早く起きろ、そうしないと山田さんおこだぞ!
「え~、もうそんな時間か、もうちょっと寝たかったな? ちなみに代役は誰がでてんの?」
「お前が出るのが正規なんだけどな……確か良哉がやってくれてるって」
「ふ~ん、そっか」
そう言うと起こした身体をもう一度ハンモックにゴロン……おいおいおい!
「彩葉! 何二度寝しようとしてるの、起きて委員会だろ!」
「ん~、良哉が代役なら僕行かない方が良いよ。だからもうちょっとお昼寝する……そうだ慶太も一緒に寝る? ハンモック気持ちいいよ?」
「嫌だよ、僕これから用事あるし。とにかく早く起きろよ、委員会活動だろ、サボっちゃダメだろ、校長の息子だろ、会長の孫だろ?」
「今、権力関係ないし。それに僕が行かない方が良いの……そういう所気づかないから慶太はにぶチンなんだよ。お昼寝も一緒にしてくれないし」
ふわぁぁとあくびしながら、そう言ってやっぱりコロンする彩葉……これ起きないな、山田さんにはごめんするか、嘘ついて。

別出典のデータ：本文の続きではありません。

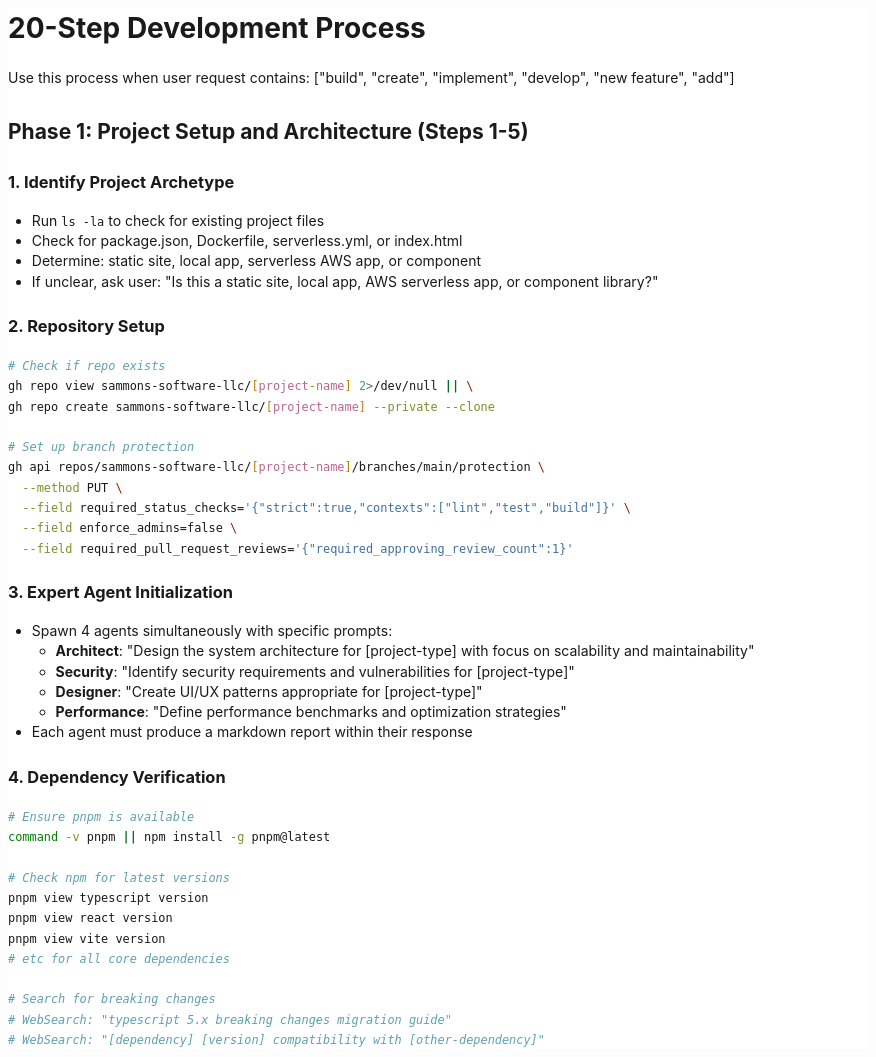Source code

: # 20-Step Development Process

Use this process when user request contains: ["build", "create", "implement", "develop", "new feature", "add"]

## Phase 1: Project Setup and Architecture (Steps 1-5)

### 1. Identify Project Archetype
- Run `ls -la` to check for existing project files
- Check for package.json, Dockerfile, serverless.yml, or index.html
- Determine: static site, local app, serverless AWS app, or component
- If unclear, ask user: "Is this a static site, local app, AWS serverless app, or component library?"

### 2. Repository Setup
```bash
# Check if repo exists
gh repo view sammons-software-llc/[project-name] 2>/dev/null || \
gh repo create sammons-software-llc/[project-name] --private --clone

# Set up branch protection
gh api repos/sammons-software-llc/[project-name]/branches/main/protection \
  --method PUT \
  --field required_status_checks='{"strict":true,"contexts":["lint","test","build"]}' \
  --field enforce_admins=false \
  --field required_pull_request_reviews='{"required_approving_review_count":1}'
```

### 3. Expert Agent Initialization
- Spawn 4 agents simultaneously with specific prompts:
  - **Architect**: "Design the system architecture for [project-type] with focus on scalability and maintainability"
  - **Security**: "Identify security requirements and vulnerabilities for [project-type]"
  - **Designer**: "Create UI/UX patterns appropriate for [project-type]"
  - **Performance**: "Define performance benchmarks and optimization strategies"
- Each agent must produce a markdown report within their response

### 4. Dependency Verification
```bash
# Ensure pnpm is available
command -v pnpm || npm install -g pnpm@latest

# Check npm for latest versions
pnpm view typescript version
pnpm view react version
pnpm view vite version
# etc for all core dependencies

# Search for breaking changes
# WebSearch: "typescript 5.x breaking changes migration guide"
# WebSearch: "[dependency] [version] compatibility with [other-dependency]"
```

「ったくもう、今回だけだぞ。あとでちゃんと謝っとくんだぞ」
「はーい、わかりました……そうだ慶太、明日の約束、覚えてる?」
ハンモックに背中を向けたまま、彩葉が聞いてくる。
覚えてるよ、もちろん。
「12時に駅前集合でしょ? またいつもの買いに行くの?」
「うん、そう……慶太明日のデート、楽しみだね!」
くるっと回転してそう僕の方にニッコリ笑顔。
「ああ、楽しみだな。遅れないようにこいよ~」
「むむむ、つれないな、慶太は……やっぱり放課後デートもしよう! 今日の放課後、一緒に遊ぼう、お昼寝してから一緒に遊ぼう!」
「だから今日は僕用事あるんだって。それに彩葉もサボりの身なんだからそう言うのダメ! 明日まで待ってて」
「むむむ……わかったよ! 僕はここで一人寂しく、お昼寝しまーす!」
ぷいっと不機嫌にそう言って、ンモックの上でくーくー寝始める彩葉。
ったく、自由人なんだから……取りあえず山田さんに報告だな、ちょっとだけ嘘、混じるけど。